Thursday, June 13, 2013

Spiders, Non-Sterile Practices Lead to Warning for Compounder at Center of Recall Latest News | Posted: 13 June 2013 By Alexander Gaffney, RF News Editor


Several weeks ago, US regulators announced that supposedly sterile products manufactured by a Tennessee compounding pharmacy were contaminated with fungus and bacteria, leading to a recall of the company's products and raising troubling parallels between the case and another one that killed dozens and left hundreds seriously injured. Now the US Food and Drug Administration (FDA) has released the details of its inspection of that compounders' facility, revealing disturbing clues into how the company's products came to be contaminated.

Spiders, Motor Oil and Splatter

The letter, known as a Form FDA-483, is regularly sent to companies to explain any deficient findings uncovered during the course of an inspection. If the findings are not sufficiently corrected, the findings can also form the basis of a Warning Letter, which details preliminary and other pending agency actions against the firm.
In the case of Tennessee-based Main Street Family Pharmacy, FDA inspectors found a motley mélange of deficiencies that ranged from the serious to the curious.
For example, the company allegedly kept no records of equipment cleaning, maintenance or use, making it impossible for investigators to determine where a particular lot of product was manufactured inside the facility. Neither could investigators determine whether endotoxin testing had actually been conducted on finished product lots.
The company's clean rooms are also anything but, according to FDA's Form 483. "Product splatter" was observed in several areas, including around the hoods used to compound the drugs; products brought into the clean room were not disinfected before being placed on supposedly clean surfaces; a disinfected gown was placed on a normal coat rack outside of the room.
The clean room also had a number of unusual deficiencies, FDA alleged. For example, a motor used for the lyophilization unit was leaking oil onto a paper towel which had apparently been placed there to collect the oil. In another instance, investigators observed two spiders in the company's ISO 6 clean room.

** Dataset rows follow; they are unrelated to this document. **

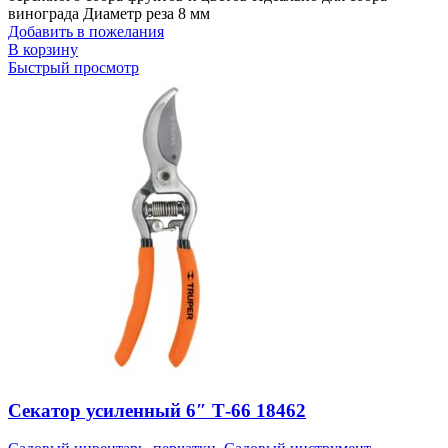
винограда Диаметр реза 8 мм
Добавить в пожелания
В корзину
Быстрый просмотр
Секатор усиленный 6″ Т-66 18462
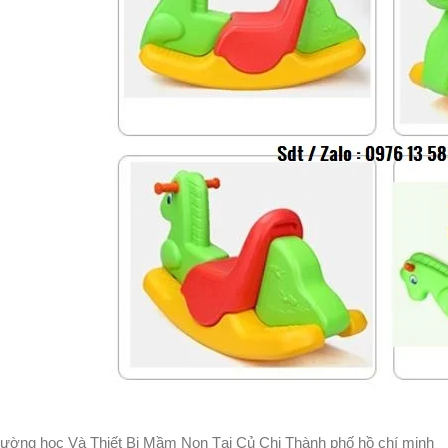
Trường học Và Thiết Bị Mầm Non Tại Củ Chi Thành phố hồ chí minh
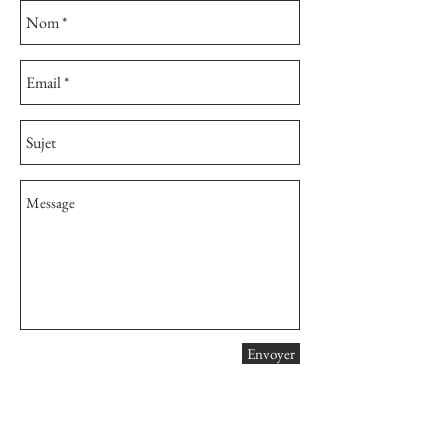
Envoyer
Retrouvez-moi sur
Instagram
et
Facebook
pour
être au courant de toutes mes actualités.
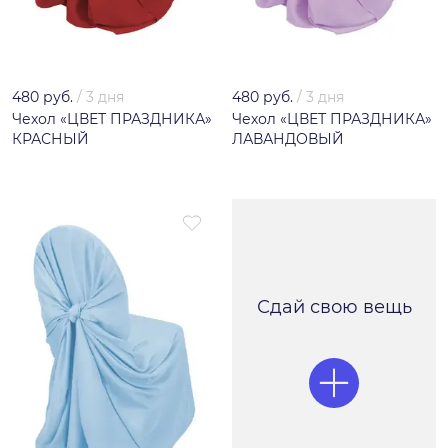
480 руб.
/
3 дня
480 руб.
/
3 дня
Чехол «ЦВЕТ ПРАЗДНИКА»
Чехол «ЦВЕТ ПРАЗДНИКА»
КРАСНЫЙ
ЛАВАНДОВЫЙ
Сдай свою вещь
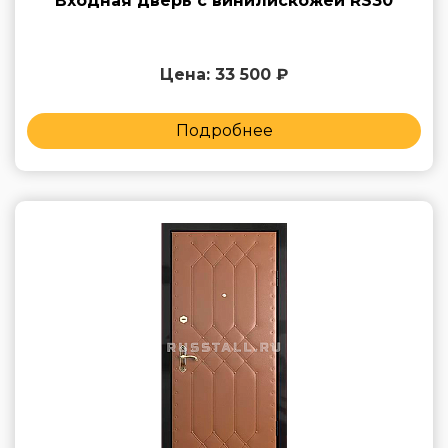
Входная дверь с винилискожей RS30
Цена: 33 500 ₽
Подробнее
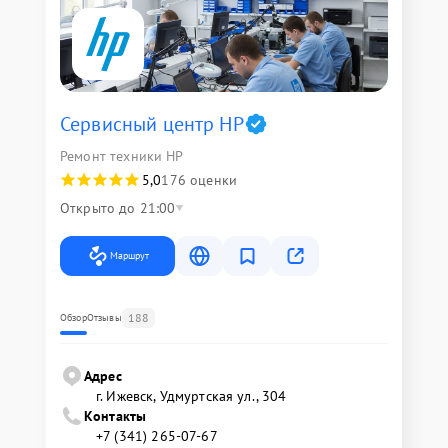
Сервисный центр HP
Ремонт техники HP
5,0
176 оценки
Открыто до 21:00
Маршрут
188
Обзор
Отзывы
Адрес
г. Ижевск, Удмуртская ул., 304
Контакты
+7 (341) 265-07-67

A Laundry List of Problems

From there, FDA noted a lengthy list of other violations, including:
  • Unsterile wipes used to clean the ISO 5 hoods in the clean room
  • Cracked floor tiles in the clean room
  • Vials intended for use with sterile injectable products were stored "open to the environment" for hours at a time when not actively being used
  • Employees who were not properly covered to assure sterile manufacturing
  • Some vials were overfilled by more than 25%, but the company did not investigate the discrepancy
The company did not maintain any written procedures for the product and process controls to make sure its products meet intended standards for identity, strength, quality and purity
The release of the 483 comes just weeks after FDA first announced it had found contamination in the company's products, which were nearly identical to ones that led to a massive multi-state outbreak of fungal meningitis. That outbreak has prompted legislators to consider new authorities for FDA to regulate compounding pharmacies. That legislation is currently stalled in the House, where its passage remains uncertain.